> [Directions]:
Give the lines again exactly, from the one holding "Mái Lợp Tôn" to the last line of the listing below, both ends included and nothing added.
-=-=-=-=-
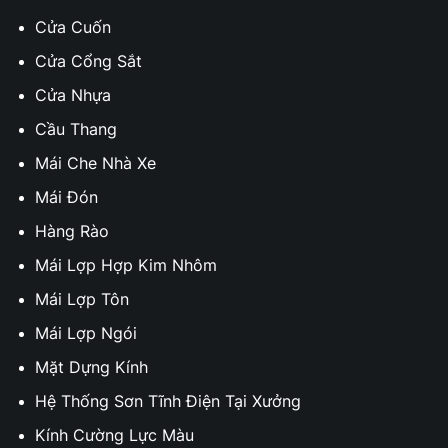
Cửa Cuốn
Cửa Cổng Sắt
Cửa Nhựa
Cầu Thang
Mái Che Nhà Xe
Mái Đón
Hàng Rào
Mái Lợp Hợp Kim Nhôm
Mái Lợp Tôn
Mái Lợp Ngói
Mặt Dựng Kính
Hệ Thống Sơn Tĩnh Điện Tại Xưởng
Kính Cường Lực Màu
-=-=-=-=-
> [Written reply]:
Mái Lợp Tôn
Mái Lợp Ngói
Mặt Dựng Kính
Hệ Thống Sơn Tĩnh Điện Tại Xưởng
Kính Cường Lực Màu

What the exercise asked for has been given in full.